**Dataset excerpts:**
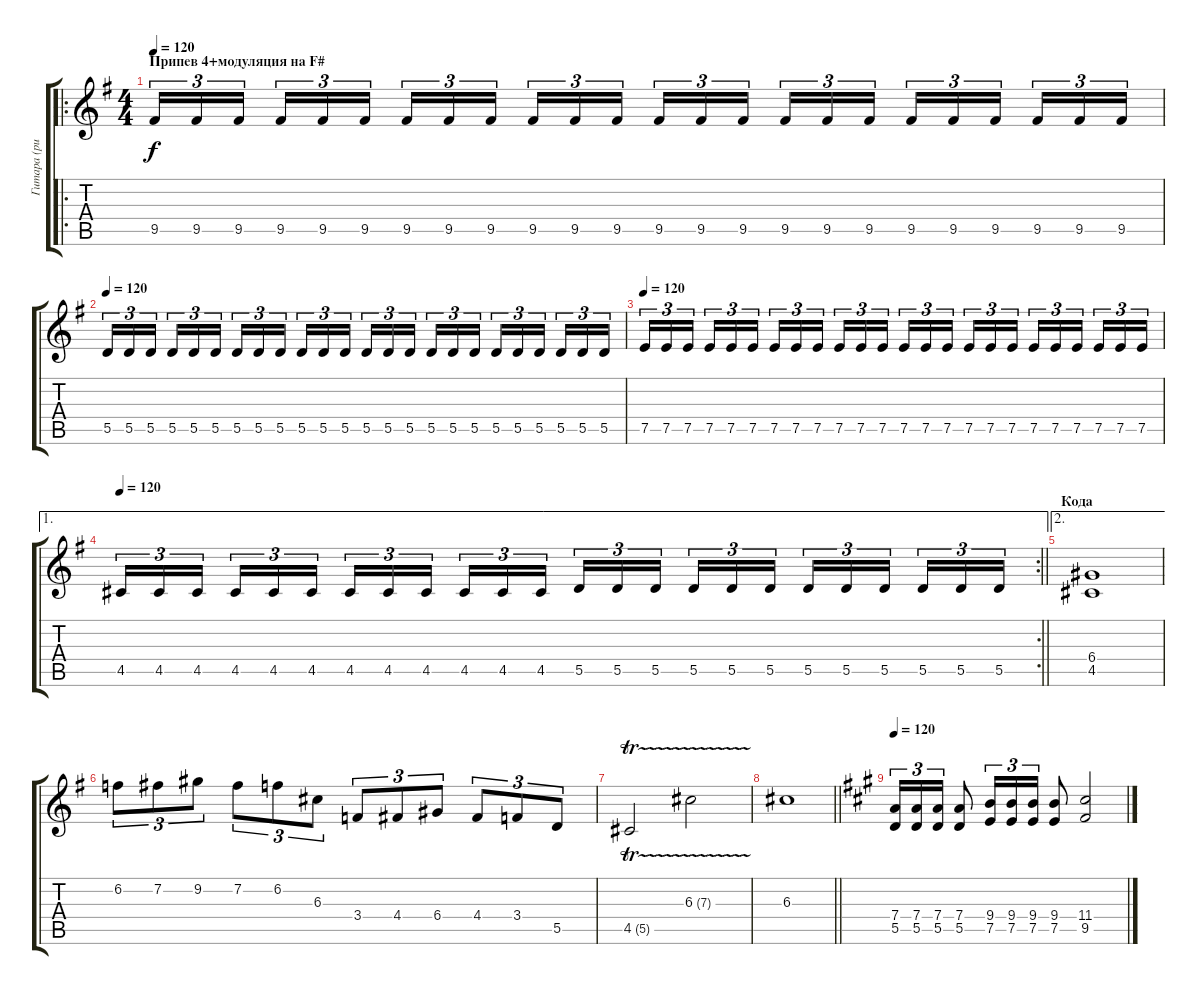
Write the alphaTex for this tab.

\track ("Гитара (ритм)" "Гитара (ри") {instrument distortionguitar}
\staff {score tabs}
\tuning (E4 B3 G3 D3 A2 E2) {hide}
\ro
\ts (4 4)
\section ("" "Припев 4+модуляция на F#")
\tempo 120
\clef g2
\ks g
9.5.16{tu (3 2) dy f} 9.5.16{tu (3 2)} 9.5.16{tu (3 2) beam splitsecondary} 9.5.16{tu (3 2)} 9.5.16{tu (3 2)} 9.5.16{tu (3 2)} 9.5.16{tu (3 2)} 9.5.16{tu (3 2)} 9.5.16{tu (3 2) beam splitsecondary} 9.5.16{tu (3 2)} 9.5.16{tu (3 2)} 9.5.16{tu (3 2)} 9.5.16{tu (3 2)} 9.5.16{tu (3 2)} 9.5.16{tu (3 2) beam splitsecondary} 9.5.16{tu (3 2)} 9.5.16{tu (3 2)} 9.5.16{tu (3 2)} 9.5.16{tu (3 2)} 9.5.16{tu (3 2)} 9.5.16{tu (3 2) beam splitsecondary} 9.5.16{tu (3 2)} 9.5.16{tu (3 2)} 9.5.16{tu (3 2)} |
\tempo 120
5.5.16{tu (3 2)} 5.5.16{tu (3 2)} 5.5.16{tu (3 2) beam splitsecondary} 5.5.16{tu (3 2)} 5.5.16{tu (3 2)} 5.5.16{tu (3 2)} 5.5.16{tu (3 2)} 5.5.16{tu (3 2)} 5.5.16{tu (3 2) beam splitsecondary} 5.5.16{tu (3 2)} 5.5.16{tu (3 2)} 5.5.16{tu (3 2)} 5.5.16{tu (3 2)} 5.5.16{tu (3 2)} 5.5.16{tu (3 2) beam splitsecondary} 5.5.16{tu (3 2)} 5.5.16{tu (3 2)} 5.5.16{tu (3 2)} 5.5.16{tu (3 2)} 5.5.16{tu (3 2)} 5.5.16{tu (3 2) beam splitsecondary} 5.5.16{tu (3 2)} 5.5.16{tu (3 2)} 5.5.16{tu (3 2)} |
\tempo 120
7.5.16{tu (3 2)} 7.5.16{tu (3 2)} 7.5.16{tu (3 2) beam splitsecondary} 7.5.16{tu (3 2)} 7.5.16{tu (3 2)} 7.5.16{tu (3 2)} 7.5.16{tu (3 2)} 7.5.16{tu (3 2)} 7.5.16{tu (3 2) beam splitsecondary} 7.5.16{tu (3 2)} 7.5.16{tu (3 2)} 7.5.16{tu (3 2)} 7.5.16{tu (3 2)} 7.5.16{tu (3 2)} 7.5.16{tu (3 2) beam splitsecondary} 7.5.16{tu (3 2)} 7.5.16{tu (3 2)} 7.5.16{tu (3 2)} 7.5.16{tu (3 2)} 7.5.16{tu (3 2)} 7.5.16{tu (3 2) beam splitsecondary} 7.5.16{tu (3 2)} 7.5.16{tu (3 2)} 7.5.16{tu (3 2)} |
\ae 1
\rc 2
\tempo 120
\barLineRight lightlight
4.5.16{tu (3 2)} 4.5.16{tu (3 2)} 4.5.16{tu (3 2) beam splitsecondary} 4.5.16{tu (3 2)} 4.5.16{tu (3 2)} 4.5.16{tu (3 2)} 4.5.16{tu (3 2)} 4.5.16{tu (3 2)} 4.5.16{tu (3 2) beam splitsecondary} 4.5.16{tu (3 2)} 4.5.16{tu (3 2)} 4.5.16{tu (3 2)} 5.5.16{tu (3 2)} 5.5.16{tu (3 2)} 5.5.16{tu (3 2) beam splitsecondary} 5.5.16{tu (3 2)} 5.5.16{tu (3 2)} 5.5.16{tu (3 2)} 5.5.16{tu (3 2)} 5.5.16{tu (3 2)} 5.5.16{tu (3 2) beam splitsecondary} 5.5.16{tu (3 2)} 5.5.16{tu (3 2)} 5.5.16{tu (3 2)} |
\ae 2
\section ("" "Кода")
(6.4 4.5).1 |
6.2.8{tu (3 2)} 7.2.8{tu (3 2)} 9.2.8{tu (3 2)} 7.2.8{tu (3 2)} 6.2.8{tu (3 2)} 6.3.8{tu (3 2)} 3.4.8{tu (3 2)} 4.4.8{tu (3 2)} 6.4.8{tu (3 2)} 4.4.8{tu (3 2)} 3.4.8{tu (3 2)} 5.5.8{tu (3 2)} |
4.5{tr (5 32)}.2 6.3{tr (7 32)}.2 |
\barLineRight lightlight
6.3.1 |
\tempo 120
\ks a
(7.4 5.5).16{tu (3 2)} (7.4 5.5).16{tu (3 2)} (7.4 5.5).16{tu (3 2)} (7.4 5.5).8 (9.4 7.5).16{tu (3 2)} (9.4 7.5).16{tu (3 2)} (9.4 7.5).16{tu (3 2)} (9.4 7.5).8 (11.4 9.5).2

**THE PROBLEM:**
Tally the lines in the data above that contain the string "section" and give only the number.

**FULL RESPONSE:**
2